# Records shown
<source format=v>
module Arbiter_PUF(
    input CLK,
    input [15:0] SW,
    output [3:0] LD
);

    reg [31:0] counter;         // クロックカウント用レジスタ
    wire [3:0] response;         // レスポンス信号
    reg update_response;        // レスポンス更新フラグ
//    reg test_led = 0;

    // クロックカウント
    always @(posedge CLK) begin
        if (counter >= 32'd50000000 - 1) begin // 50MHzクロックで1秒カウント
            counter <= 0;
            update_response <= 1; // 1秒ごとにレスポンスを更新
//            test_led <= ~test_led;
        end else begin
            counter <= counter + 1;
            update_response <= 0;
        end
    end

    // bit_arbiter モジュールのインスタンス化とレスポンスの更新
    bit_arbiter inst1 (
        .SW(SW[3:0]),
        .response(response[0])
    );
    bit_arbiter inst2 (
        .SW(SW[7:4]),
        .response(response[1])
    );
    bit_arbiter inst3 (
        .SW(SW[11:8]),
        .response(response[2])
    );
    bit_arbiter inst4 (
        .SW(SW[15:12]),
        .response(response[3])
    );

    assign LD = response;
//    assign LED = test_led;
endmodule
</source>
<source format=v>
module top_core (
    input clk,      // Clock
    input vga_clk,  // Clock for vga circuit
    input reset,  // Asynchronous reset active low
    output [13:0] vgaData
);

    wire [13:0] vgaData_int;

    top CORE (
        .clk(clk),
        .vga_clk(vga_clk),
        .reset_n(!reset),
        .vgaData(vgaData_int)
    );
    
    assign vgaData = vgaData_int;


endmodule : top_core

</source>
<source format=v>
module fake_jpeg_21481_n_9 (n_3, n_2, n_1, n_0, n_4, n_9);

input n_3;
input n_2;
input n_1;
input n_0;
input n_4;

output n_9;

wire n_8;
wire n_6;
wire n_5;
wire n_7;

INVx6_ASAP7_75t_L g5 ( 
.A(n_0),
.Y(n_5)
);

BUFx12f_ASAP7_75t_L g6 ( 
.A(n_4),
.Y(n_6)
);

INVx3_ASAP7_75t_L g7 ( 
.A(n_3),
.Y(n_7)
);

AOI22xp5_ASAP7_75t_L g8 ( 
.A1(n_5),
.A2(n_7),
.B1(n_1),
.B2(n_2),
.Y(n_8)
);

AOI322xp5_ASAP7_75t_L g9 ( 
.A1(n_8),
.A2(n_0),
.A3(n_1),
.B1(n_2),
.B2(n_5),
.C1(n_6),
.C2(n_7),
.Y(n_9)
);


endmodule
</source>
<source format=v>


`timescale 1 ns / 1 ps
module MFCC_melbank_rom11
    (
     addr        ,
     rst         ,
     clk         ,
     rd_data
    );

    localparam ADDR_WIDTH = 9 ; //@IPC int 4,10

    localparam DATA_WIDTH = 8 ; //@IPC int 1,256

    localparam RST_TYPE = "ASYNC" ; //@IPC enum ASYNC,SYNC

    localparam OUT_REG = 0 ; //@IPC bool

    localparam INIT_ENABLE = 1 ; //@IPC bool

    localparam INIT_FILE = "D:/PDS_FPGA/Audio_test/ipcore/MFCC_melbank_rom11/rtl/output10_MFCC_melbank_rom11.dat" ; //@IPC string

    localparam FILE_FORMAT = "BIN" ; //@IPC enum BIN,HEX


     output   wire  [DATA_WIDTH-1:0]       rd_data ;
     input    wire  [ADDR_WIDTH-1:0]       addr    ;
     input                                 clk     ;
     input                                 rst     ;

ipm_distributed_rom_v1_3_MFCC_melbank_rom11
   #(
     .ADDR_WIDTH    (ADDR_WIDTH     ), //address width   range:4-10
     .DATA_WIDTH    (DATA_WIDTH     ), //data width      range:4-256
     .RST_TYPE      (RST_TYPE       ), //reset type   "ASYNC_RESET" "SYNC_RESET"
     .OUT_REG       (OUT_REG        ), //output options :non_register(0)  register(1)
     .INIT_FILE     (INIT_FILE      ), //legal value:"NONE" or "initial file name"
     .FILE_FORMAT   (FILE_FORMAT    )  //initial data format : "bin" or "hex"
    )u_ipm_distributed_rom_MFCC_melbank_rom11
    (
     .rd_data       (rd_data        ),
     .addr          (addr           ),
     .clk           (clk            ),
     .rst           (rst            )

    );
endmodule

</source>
* * *
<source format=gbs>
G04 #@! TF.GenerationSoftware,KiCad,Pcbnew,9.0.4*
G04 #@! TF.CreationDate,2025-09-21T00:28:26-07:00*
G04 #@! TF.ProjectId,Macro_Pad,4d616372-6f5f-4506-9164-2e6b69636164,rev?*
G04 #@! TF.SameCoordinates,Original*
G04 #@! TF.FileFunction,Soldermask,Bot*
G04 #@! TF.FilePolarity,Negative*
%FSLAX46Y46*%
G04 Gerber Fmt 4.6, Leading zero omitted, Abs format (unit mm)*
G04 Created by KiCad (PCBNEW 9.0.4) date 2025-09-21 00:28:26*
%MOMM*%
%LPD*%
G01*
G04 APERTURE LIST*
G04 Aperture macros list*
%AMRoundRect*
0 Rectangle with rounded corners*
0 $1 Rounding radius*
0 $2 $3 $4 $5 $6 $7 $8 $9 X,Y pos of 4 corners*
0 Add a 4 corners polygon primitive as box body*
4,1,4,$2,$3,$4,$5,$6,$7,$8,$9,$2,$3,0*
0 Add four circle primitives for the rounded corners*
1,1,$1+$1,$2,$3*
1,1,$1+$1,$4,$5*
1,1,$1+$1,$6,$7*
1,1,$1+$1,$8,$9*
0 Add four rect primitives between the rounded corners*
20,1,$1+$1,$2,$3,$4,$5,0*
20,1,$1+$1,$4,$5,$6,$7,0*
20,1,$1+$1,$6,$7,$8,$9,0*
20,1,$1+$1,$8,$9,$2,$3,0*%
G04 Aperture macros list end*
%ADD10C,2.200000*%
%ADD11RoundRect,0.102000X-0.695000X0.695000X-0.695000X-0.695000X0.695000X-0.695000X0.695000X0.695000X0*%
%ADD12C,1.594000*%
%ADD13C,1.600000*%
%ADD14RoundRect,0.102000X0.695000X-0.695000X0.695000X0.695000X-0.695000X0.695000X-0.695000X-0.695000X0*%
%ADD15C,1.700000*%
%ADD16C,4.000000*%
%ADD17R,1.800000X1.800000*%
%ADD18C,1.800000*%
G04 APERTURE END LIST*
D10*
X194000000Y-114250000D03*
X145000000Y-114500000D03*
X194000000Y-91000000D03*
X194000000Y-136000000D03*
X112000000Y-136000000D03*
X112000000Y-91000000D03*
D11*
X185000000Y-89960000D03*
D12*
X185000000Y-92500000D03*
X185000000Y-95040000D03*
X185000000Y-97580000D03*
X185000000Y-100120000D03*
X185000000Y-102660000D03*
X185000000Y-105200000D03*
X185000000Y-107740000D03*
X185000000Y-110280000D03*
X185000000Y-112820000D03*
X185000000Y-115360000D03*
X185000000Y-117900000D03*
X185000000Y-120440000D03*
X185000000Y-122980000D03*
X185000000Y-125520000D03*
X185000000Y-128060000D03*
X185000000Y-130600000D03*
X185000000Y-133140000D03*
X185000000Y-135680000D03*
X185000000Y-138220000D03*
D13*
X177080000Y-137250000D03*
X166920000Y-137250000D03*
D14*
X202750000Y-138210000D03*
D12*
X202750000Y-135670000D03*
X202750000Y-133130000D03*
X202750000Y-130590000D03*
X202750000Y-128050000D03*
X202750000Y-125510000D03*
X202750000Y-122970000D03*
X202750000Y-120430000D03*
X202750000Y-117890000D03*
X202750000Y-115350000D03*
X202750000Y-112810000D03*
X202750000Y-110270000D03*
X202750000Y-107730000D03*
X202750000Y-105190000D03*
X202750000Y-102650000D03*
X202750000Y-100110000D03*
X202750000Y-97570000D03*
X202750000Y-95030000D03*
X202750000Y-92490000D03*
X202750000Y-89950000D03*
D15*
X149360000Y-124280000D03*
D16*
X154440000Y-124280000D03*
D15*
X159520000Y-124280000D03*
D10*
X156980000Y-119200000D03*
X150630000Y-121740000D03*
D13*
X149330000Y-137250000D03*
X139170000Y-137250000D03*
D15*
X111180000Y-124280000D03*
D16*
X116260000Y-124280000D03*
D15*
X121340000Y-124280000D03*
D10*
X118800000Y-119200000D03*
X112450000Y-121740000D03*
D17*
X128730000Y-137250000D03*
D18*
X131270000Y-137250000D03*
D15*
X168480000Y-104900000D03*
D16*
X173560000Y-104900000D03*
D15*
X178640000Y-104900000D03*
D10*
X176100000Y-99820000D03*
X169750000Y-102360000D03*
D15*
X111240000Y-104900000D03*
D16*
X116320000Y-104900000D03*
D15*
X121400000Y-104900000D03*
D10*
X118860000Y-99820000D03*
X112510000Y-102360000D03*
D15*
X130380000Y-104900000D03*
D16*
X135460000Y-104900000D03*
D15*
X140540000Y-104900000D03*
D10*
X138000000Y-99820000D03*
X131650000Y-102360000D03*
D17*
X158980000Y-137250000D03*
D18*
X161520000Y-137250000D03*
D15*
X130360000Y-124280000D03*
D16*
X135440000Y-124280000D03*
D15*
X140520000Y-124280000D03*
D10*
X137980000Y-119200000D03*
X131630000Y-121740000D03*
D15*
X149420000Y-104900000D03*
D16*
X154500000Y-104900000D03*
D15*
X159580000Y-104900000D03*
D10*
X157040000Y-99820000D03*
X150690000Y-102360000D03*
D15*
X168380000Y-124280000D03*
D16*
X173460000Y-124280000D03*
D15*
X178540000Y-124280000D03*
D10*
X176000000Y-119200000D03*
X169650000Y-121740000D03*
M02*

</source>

# To do
When you reach the line containing "X185000000Y-95040000D03*" in the data above, start copying exactly, and stop after the line containing "X185000000Y-135680000D03*".

# Written answer
X185000000Y-95040000D03*
X185000000Y-97580000D03*
X185000000Y-100120000D03*
X185000000Y-102660000D03*
X185000000Y-105200000D03*
X185000000Y-107740000D03*
X185000000Y-110280000D03*
X185000000Y-112820000D03*
X185000000Y-115360000D03*
X185000000Y-117900000D03*
X185000000Y-120440000D03*
X185000000Y-122980000D03*
X185000000Y-125520000D03*
X185000000Y-128060000D03*
X185000000Y-130600000D03*
X185000000Y-133140000D03*
X185000000Y-135680000D03*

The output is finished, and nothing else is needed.